South Carolina Lawmaker Introduces Bill to Ban Minors From Getting Sex Change Surgery, Hormone Therapy

South Carolina Lawmaker Introduces Bill to Ban Minors From Getting Sex Change Surgery, Hormone Therapy
Jeff Younger, left, and seven-year-old James Younger. In a highly publicized legal battle, Jeff Younger, who opposes the transition of James, won joint custody on Oct. 24. (courtesy of the website SaveJames.com)
Zachary Stieber
11/27/2019
Updated:
11/27/2019

A newly proposed bill in South Carolina aims to ban anyone under 18 from getting sex-change surgery and also make it illegal for doctors to prescribe hormones to children.

Republican state Rep. Stewart Jones said he filed the bill in response to the case of 7-year-old James Younger in Texas.

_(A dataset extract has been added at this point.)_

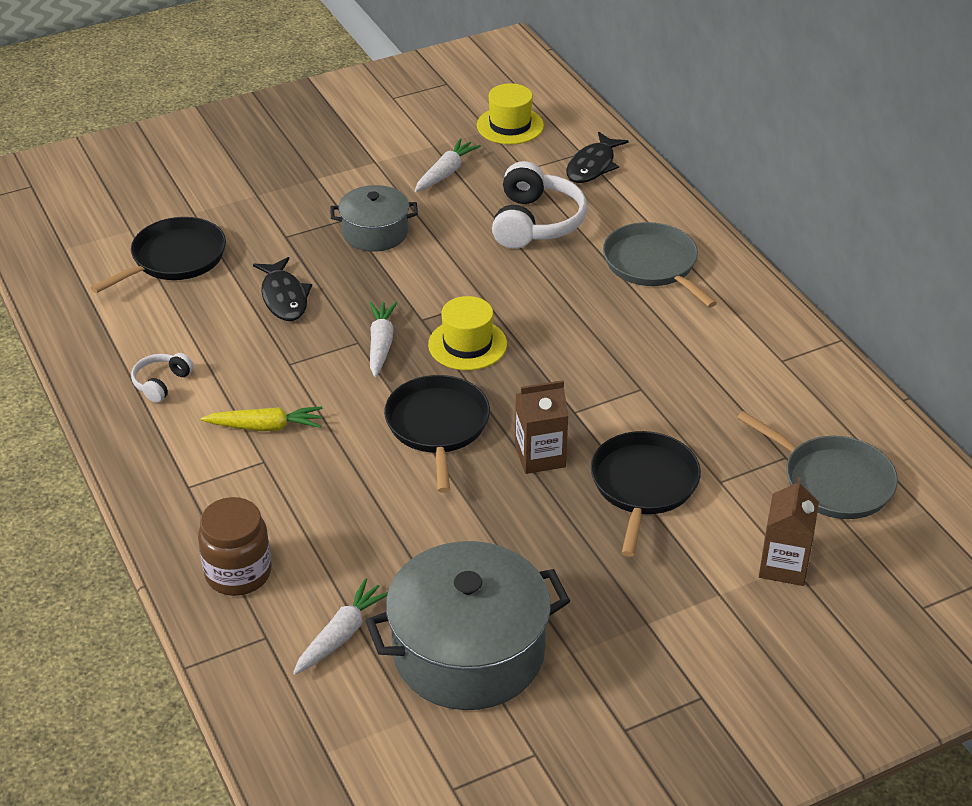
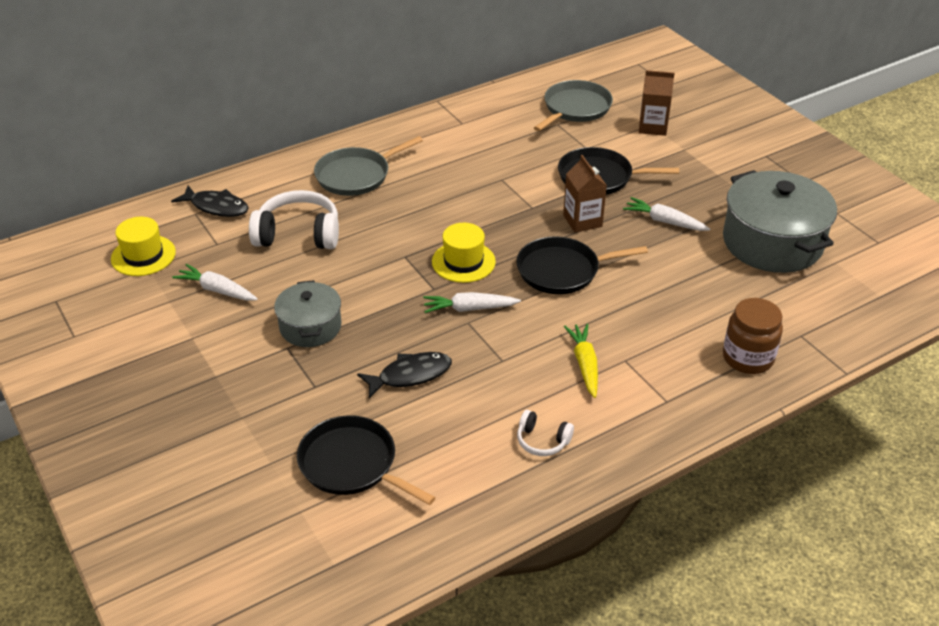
camera: 95 degrees left, 0 degrees up
(341, 634) = (782, 299): white carrot -> white carrot (664, 221)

The boy’s mother claims that he should become a girl and accused her ex-husband of child abuse for not treating the boy as a girl. Video footage showed the boy when he was 3 talking about how his mother had told him he was a girl. The mother said she wanted to have James undergo sex-change surgery in the future.

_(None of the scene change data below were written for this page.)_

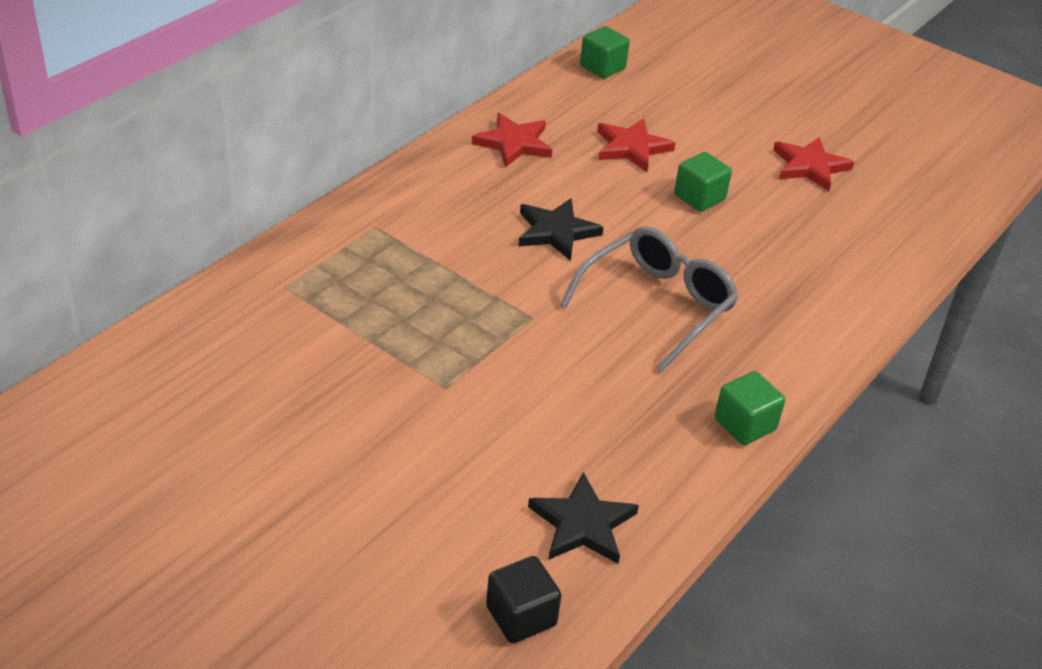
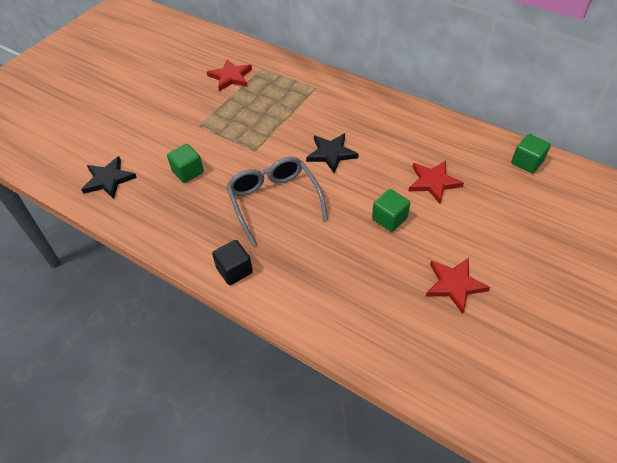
camera: 90 degrees right, 10 degrees up
(514, 143) = (413, 129): red star -> red star (230, 77)
(521, 616) = (58, 163): black cube -> black cube (234, 270)
(657, 305) = (274, 201): grey glasses -> grey glasses turned 150 degrees counterclockwise
(745, 424) = (176, 243): green cube -> green cube (188, 172)

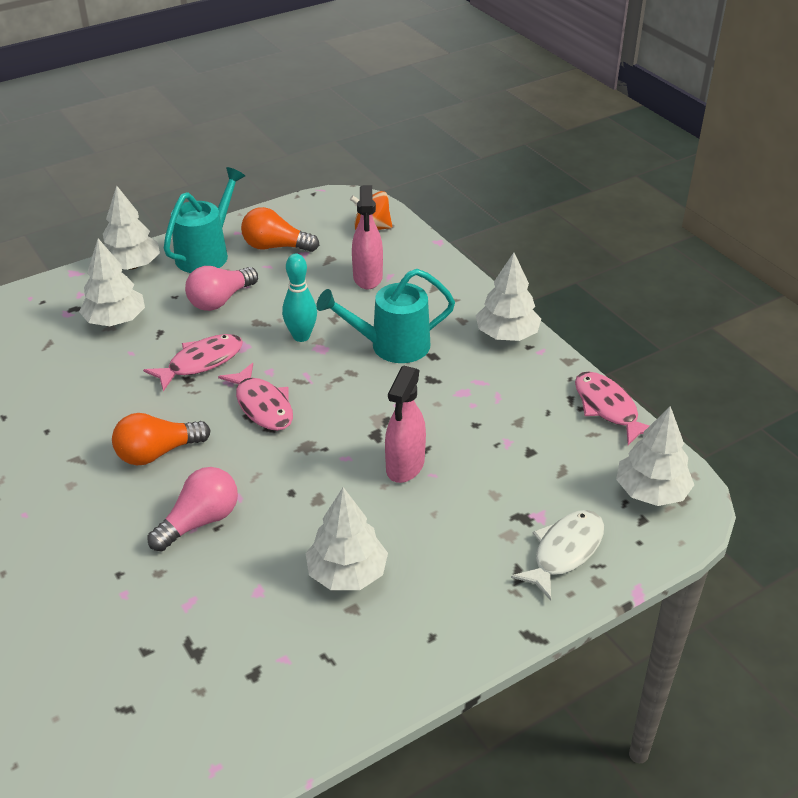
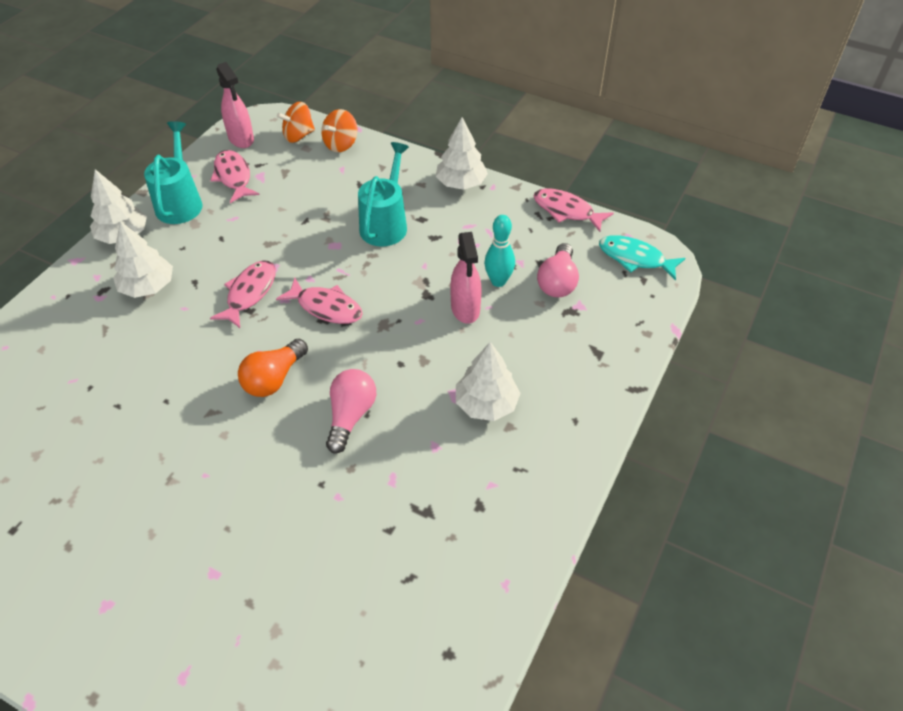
camera: 30 degrees left, 10 degrees up
(220, 300) = (224, 237): pink light bulb -> pink light bulb (557, 282)
(275, 247) = (233, 177): orange light bulb -> pink fish
(301, 336) = (312, 241): turquoise bowling pin -> turquoise bowling pin (498, 281)
(367, 278) = (326, 176): pink spray bottle -> pink spray bottle (241, 139)
(391, 346) = (386, 223): turquoise watering can -> turquoise watering can turned 150 degrees clockwise
(408, 251) = (341, 144): none -> orange spinning top
(564, 552) = (613, 323): white fish -> none
(651, 492) = (635, 258): white tree -> turquoise fish

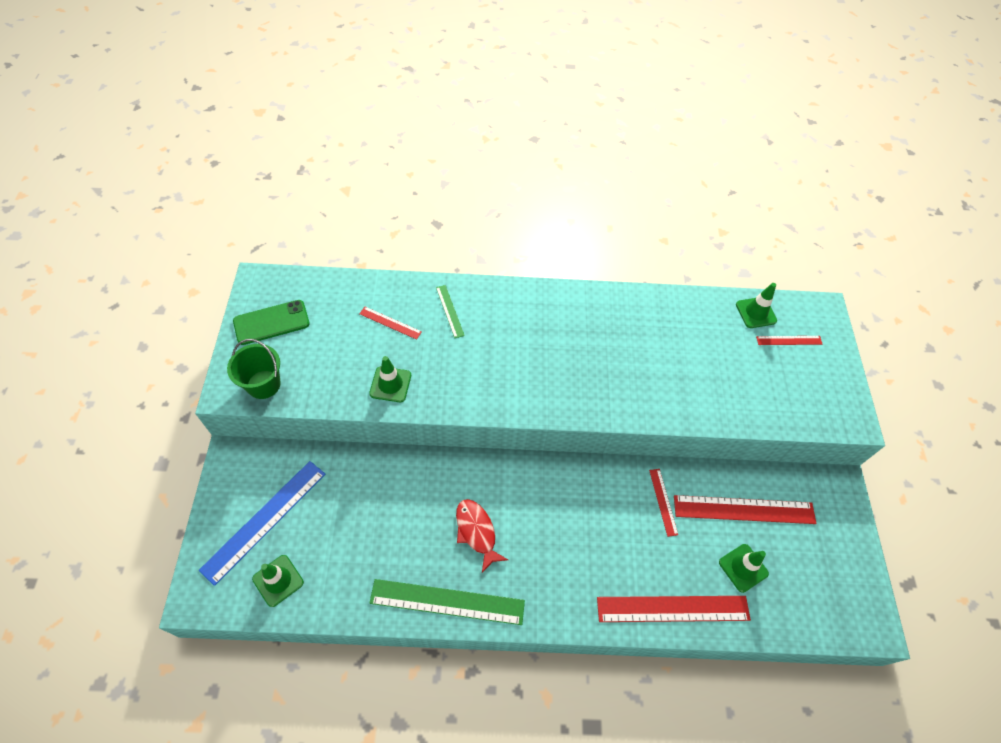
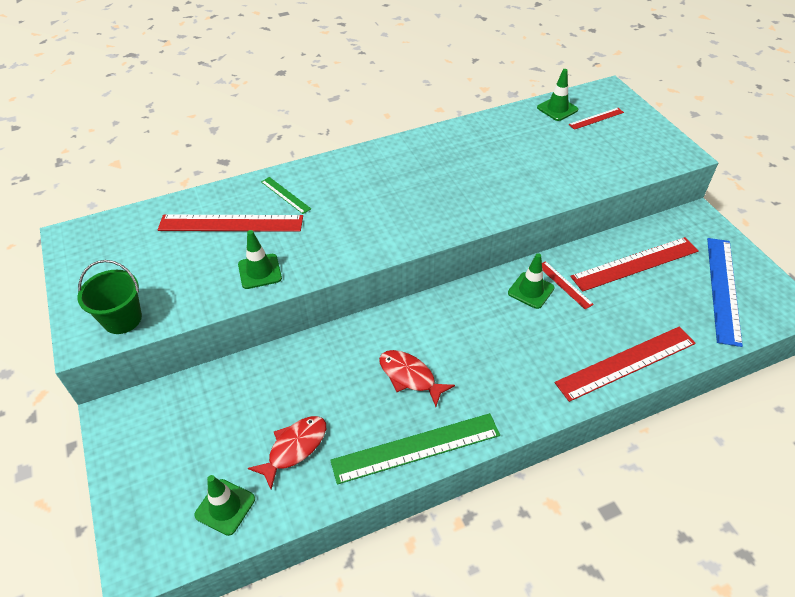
camera: 20 degrees left, 10 degrees down
(264, 520) = (180, 458): blue ruler -> blue ruler (723, 289)
(271, 322) = (103, 265): green phone -> none
(352, 554) = (294, 448): none -> red fish
(390, 323) = (231, 223): red ruler -> red ruler, size x2.00
(743, 568) = (663, 307): green traffic cone -> green traffic cone (531, 290)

James’s father, Jeff Younger, won joint custody of James and his twin brother, Jude, in October, with the case drawing nationwide attention.

“My son doesn’t really know this conflict is going on,“ Younger told The Epoch Times before the decision, which included a gag order. ”James is trying to basically make his parents love him, and he’s doing whatever it takes for his parents to love him. He dresses as a girl because he wants his mother to love him. Jude is confronted with an ethical challenge as a young man. When he goes to his mother’s home, he is lying. He is struggling with how he is supposed to lie.”

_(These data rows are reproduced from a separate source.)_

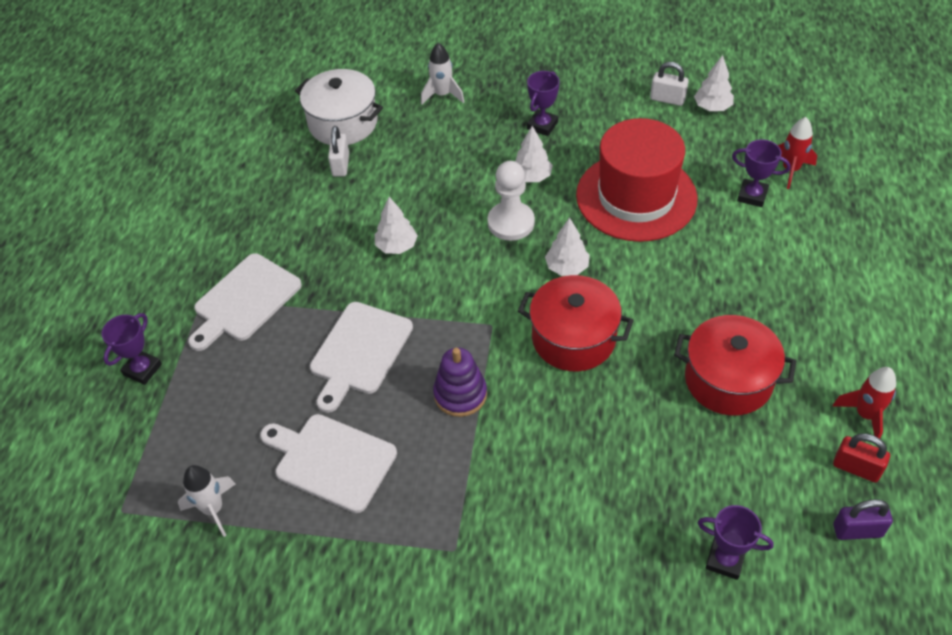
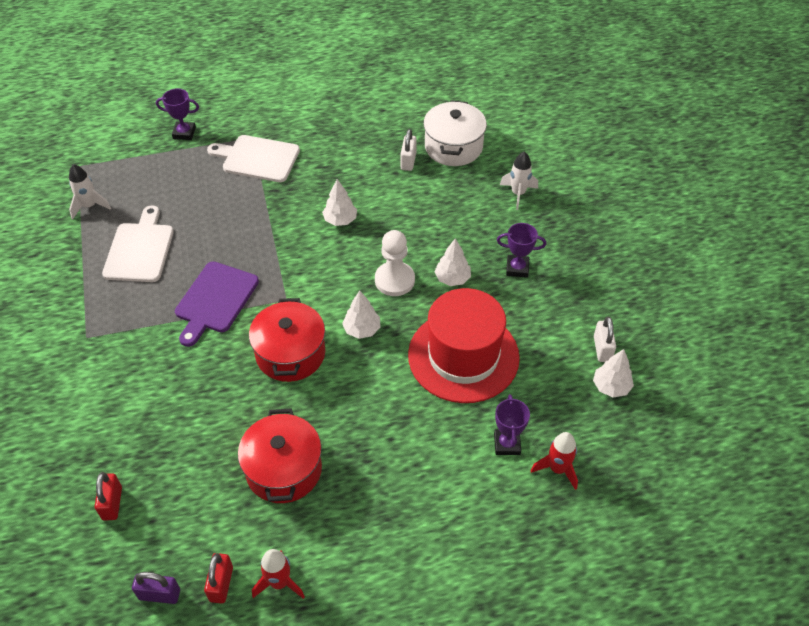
camera: 65 degrees right, 0 degrees up
(341, 165) = (408, 161): white padlock -> white padlock turned 60 degrees counterclockwise
(359, 352) = (234, 233): white cutting board -> none
(460, 394) = (215, 300): purple stacking toy -> purple cutting board
(725, 560) = (112, 503): purple trophy -> red padlock
(857, 530) = (159, 594): purple padlock -> purple padlock turned 60 degrees counterclockwise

Jones, the South Carolina lawmaker, told The Post and Courier that the push for transgender rights “has almost been weaponized.” The proposed law “is to protect children,” he added.

The law wouldn’t affect adults, Jones noted.

A person holds a transgender pride flag in a file photograph. (Angela Weiss/AFP/Getty Images)
A person holds a transgender pride flag in a file photograph. (Angela Weiss/AFP/Getty Images)

“For a child, it’s a whole different matter,” Jones said. “Somebody under 18, they can’t buy cigarettes and alcohol, and so they shouldn’t be able to have a sex change.”

If the bill, which has no co-sponsors, passes and a doctor provides a banned procedure, the doctor would be reviewed by the state’s Board of Medical Examiners and could lose their license.

The bill is one of several that have been introduced recently across the nation. Legislation banning sex-change surgeries and other associated treatments for minors has been introduced in Alaska, Illinois, and Texas.

A Georgia lawmaker said that she is also working on a bill that would make it a felony to perform sex-reassignment surgery on minor children, including vasectomy, castration, mastectomy, and other varieties of genital mutilation.

Georgia state Rep. Ginny Ehrhart, a Republican, told The Epoch Times her legislation would protect children from being subjected to irreversible procedures when they are young, but wouldn’t affect physicians working with adults who seek a sex change. Georgia law currently allows minors to receive surgery and prescription medicine if a parent consents.

“We’re talking about children that can’t get a tattoo or smoke a cigar or a cigarette in the state of Georgia, but can be castrated and get sterilized,” she said. “The removal of otherwise healthy or non-diseased body parts from minor children would also be prohibited.”